**Task description**
Each entry shown below is to be reproduced exactly.
[[ Available data, beginning ]]
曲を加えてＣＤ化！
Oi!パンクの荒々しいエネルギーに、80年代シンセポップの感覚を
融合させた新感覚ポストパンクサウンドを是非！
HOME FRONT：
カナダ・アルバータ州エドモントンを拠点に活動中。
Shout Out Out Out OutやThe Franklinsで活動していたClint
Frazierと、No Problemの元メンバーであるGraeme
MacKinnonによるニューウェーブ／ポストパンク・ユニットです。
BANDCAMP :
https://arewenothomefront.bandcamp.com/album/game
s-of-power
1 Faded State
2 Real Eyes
[[ Available data, end ]]
**Answer area**
曲を加えてＣＤ化！
Oi!パンクの荒々しいエネルギーに、80年代シンセポップの感覚を
融合させた新感覚ポストパンクサウンドを是非！
HOME FRONT：
カナダ・アルバータ州エドモントンを拠点に活動中。
Shout Out Out Out OutやThe Franklinsで活動していたClint
Frazierと、No Problemの元メンバーであるGraeme
MacKinnonによるニューウェーブ／ポストパンク・ユニットです。
BANDCAMP :
https://arewenothomefront.bandcamp.com/album/game
s-of-power
1 Faded State
2 Real Eyes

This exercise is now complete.